Innovating Out of Poverty
Posted on Jun 28, 2012 / Author: Anita Singh / Tags: Politics, Policy and Diplomacy, Global Economy, Human Rights and Development, Education, Culture and Communities, India, PBD, Rajasthan
India’s development divide is so oft-cited that it has become cliché. On one hand, India has been heralded as a superpower in information and communications technology, with 100,000 engineers graduating every year. It is also home to companies such as InfoSys, TataSteel and Wipro Systems. India’s innovations in nuclear and wind energy are world-renowned – for example, the government of Gujarat recently opened Asia’s largest solar park, which is over 3,000 acres and is capable of generating 600 MW of solar-generated power or two-thirds of India’s annual solar power production. On the other hand, India’s population continues to suffer from gender imbalances, a huge gap between rich and poor, and limited development in its rural regions.
India has introduced some innovative mechanisms to address these economic and social development challenges – particularly in connecting with its global partners. That is why for the last decade, the Government of India has hosted the Pravasi Bharitya Divas (PBD), a conference for the Indian diaspora aimed at promoting investment, economic development and bilateral relations with the sizable overseas diaspora.
In January 2012, I travelled to India to participate in the PBD as part of a delegation with the Indo-Canada Chamber of Commerce. Despite its theme, ‘Globally-Inclusive Growth’, the three-days of meetings with India’s most important business leaders, information technology organizations, and politicians were unsatisfactory in dealing with India’s most important development challenges. In numerous panels, people like Chhavi Rajawat, India’s first female village sarpanch, asked how the PBD’s high-level discussions would help bring fresh water, education and electricity to India’s villages. Yet, time and time again, the uneasy silence could not answer how macro-level economic investment would lead to the crucial grassroots development required in India’s villages.
This challenge became even more obvious to me when the second part of my trip took me to my family’s village, nestled in the heart of Rajasthan, 100 kilometres outside of Ajmer. The family home in the village sits empty while the entire family works and lives in a marble quarry in a colony outside of Kishangarh. They live in single-room dwellings, sharing a living space with four other families, rented at 1000 rupees per month. Over the course of 48 hours in the village, I experienced some of my life’s most intimate moments, sharing meals over a fire-stove, singing songs on the open roof and sharing stories of generations past. Yet, in a village where electricity is sporadic and one computer serves the needs of dozens of students, the disconnect seemed even more stark – how can diaspora groups and the international community make an impact on development in this and other Indian villages while simultaneously benefiting from the economic advantages of India’s global market?

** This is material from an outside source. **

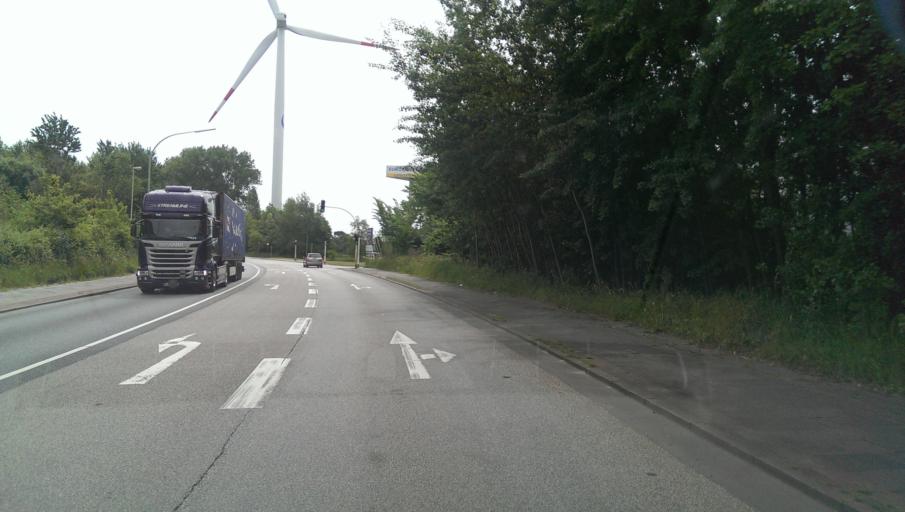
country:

A couple examples highlight the Canadian potential to address these issues:
The Canadian experience in rural medicine can be directly applied to India. With a chronic shortage of doctors in rural areas, innovations in telemedicine allow medical expertise to reach the most vulnerable locales in India. The Ontario Telemedicine Network - the largest telemedicine operation in the world – uses webcasting and videoconferencing to reach thousands of patients in northern parts of the province, especially in vulnerable communities. For technology-rich India, the use of pre-existing information networks can provide important medical consultations and early diagnoses in a low-cost format for some of the more geographically remote areas. Telemedical technologies also hold important educational benefits as an effective training tool for local medical specialists to update their experience with more recent innovations and discoveries. This technology could also be used to teach primary and secondary education to children, train midwives and deliver information about family planning and community health.
Another example is the role Canadian businesses can play by focusing their innovations on the needs of rural and low-income families in India. This means mimicking the success of low-cost innovations currently in demand in India such as the Godrej ChotuKool refrigerator which operates on battery-power to minimize the use of electricity in power-scarce regions. Canadian innovators have demonstrated their potential, as illustrated by the thirty-five dollar Aakash tablet computer, developed by Suneet and Raja Tuli of Datawind Incorporated. Aakash has the potential to bring internet access and computing to students all over India, including my village in Rajasthan.
Socially-aware economic development is not just a hypothetical. These examples show how Indo-Canadians which have promoted the deepening of business linkages have the potential to affect Indian education, health and development projects – just like the Canadian innovation has already made access to the internet a possibility for India’s youth though the Aakash computer. With endless possibilities, time is ripe to build on the Canada-India partnership.
The views expressed here are those of the author, and do not necessarily represent the views of the Asia Pacific Foundation of Canada.